EX-5 2 dex5.htm OPINION OF TROUTMAN SANDERS LLP OPINION OF TROUTMAN SANDERS LLP

Exhibit 5

TROUTMAN SANDERS LLP

ATTORNEYS AT LAW

BANK OF AMERICA PLAZA

600 PEACHTREE STREET, N.E.—SUITE 5200

ATLANTA, GEORGIA 30308-2216

www.troutmansanders.com

TELEPHONE: 404-885-3000

FACSIMILE: 404-885-3900

May 16, 2008

CompuCredit Corporation

Five Concourse Parkway, Suite 400

Atlanta, Georgia 30328

 

Re: Registration Statement on Form S-8

Ladies and Gentlemen:

We have acted as counsel to CompuCredit Corporation, a Georgia corporation (the “Company”), in connection with the registration statement on Form S-8 (the “Registration Statement”) to be filed with the Securities and Exchange Commission (the “SEC”) on or about May 16, 2008, for the purpose of registering under the Securities Act of 1933, as amended (the “Act”), (i) 2,000,000 shares of Common Stock, no par value (“Common Stock”), to be issued pursuant to the CompuCredit Corporation 2008 Equity Incentive Plan (the “2008 Plan”), and (ii) 250,000 additional shares of Common Stock to be issued pursuant to the CompuCredit Corporation Amended and Restated Employee Stock Purchase Plan (the “ESPP”). The 2008 Plan and the ESPP are collectively referred to herein as the “Plans.” All 2,250,000 shares of Common Stock issuable under the Plans are collectively referred to herein as the “Shares.”

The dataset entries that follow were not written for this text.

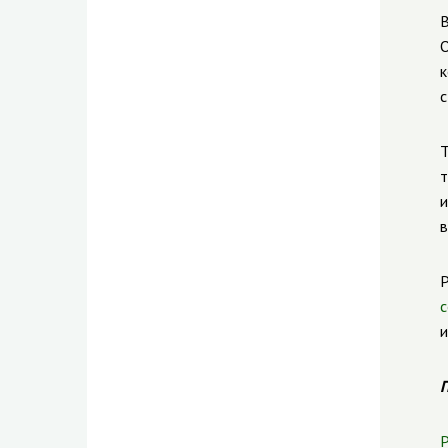
В
О
к
с
Т
т
и
в
Р
с
и
П
Р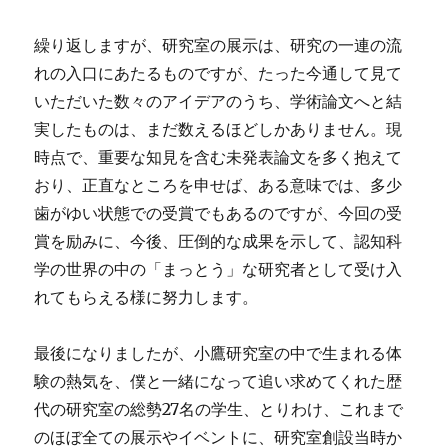
繰り返しますが、研究室の展示は、研究の一連の流
れの入口にあたるものですが、たった今通して見て
いただいた数々のアイデアのうち、学術論文へと結
実したものは、まだ数えるほどしかありません。現
時点で、重要な知見を含む未発表論文を多く抱えて
おり、正直なところを申せば、ある意味では、多少
歯がゆい状態での受賞でもあるのですが、今回の受
賞を励みに、今後、圧倒的な成果を示して、認知科
学の世界の中の「まっとう」な研究者として受け入
れてもらえる様に努力します。
最後になりましたが、小鷹研究室の中で生まれる体
験の熱気を、僕と一緒になって追い求めてくれた歴
代の研究室の総勢27名の学生、とりわけ、これまで
のほぼ全ての展示やイベントに、研究室創設当時か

As counsel for the Company, we have examined originals, or copies certified or otherwise identified to our satisfaction, of such instruments, certificates, records and documents, and have reviewed such questions of law, as we have deemed necessary or appropriate for purposes of this opinion. In such examination, we have assumed the genuineness of all signatures, the authenticity of all documents submitted to us as originals, the conformity to the original documents of all documents submitted as copies and the authenticity of the originals of such latter documents. As to any facts material to our opinion, we have relied upon the aforesaid instruments, certificates, records and documents and inquiries of the Company’s representatives.

Based upon the foregoing examination, we are of the opinion that the Shares have been duly authorized and, when issued by the Company in the manner contemplated by the Plans, will be validly issued, fully paid and non-assessable.

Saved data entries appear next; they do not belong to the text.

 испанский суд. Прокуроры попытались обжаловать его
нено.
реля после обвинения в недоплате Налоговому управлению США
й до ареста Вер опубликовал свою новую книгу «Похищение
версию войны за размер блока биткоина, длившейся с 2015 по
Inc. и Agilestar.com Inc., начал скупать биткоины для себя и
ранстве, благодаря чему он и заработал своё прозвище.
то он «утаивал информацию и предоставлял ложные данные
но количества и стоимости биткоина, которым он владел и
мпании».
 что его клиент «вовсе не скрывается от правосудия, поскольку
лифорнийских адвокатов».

We are members of the Bar of the State of Georgia. The opinions set forth herein are limited to the Georgia Business Corporation Code. We are not opining as to any laws other than the laws of the State of Georgia (including, but not limited to, “blue sky” or other state securities laws) or as to the laws of any other jurisdiction.

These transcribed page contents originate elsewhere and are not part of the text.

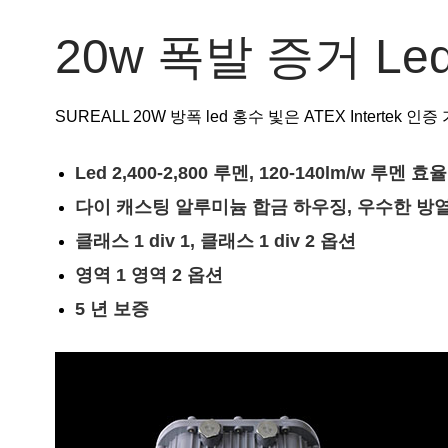
20w 폭발 증거 Le
SUREALL 20W 방폭 led 홍수 빛은 ATEX Intertek 
Led 2,400-2,800 루멘, 120-140lm/w 루멘 효율
다이 캐스팅 알루미늄 합금 하우징, 우수한 방
클래스 1 div 1, 클래스 1 div 2 옵션
영역 1 영역 2 옵션
5 년 보증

ATLANTA • HONG KONG • LONDON • NEW YORK • NEWARK • NORFOLK • RALEIGH RICHMOND • SHANGHAI • TYSONS CORNER • VIRGINIA BEACH • WASHINGTON, D.C.


TROUTMAN SANDERS LLP

        ATTORNEYS AT LAW

CompuCredit Corporation

May 16, 2008

Page 2

This opinion is limited to the matters expressly opined on herein, and no opinion may be implied or inferred beyond those expressly stated. This opinion is rendered as of the date hereof, and we make no undertaking and expressly disclaim any duty to supplement or update such opinion, if, after the date hereof, facts or circumstances come to our attention or changes in the law occur which could affect such opinion. This opinion is being furnished to the Company solely for its benefit in connection with the transactions contemplated by the Plans and, except as expressly set forth below, is not to be used, circulated, quoted or otherwise referred to for any other purpose without our prior express written consent and may not be relied upon by any other person without our express written consent.

We hereby consent to the filing of this opinion or copies thereof as an exhibit to the Registration Statement and to the reference to this firm under the heading “Legal Matters” in the Registration Statement. In giving this consent, we do not thereby admit that we come within the category of persons whose consent is required under Section 7 of the Act or the rules and regulations of the SEC thereunder.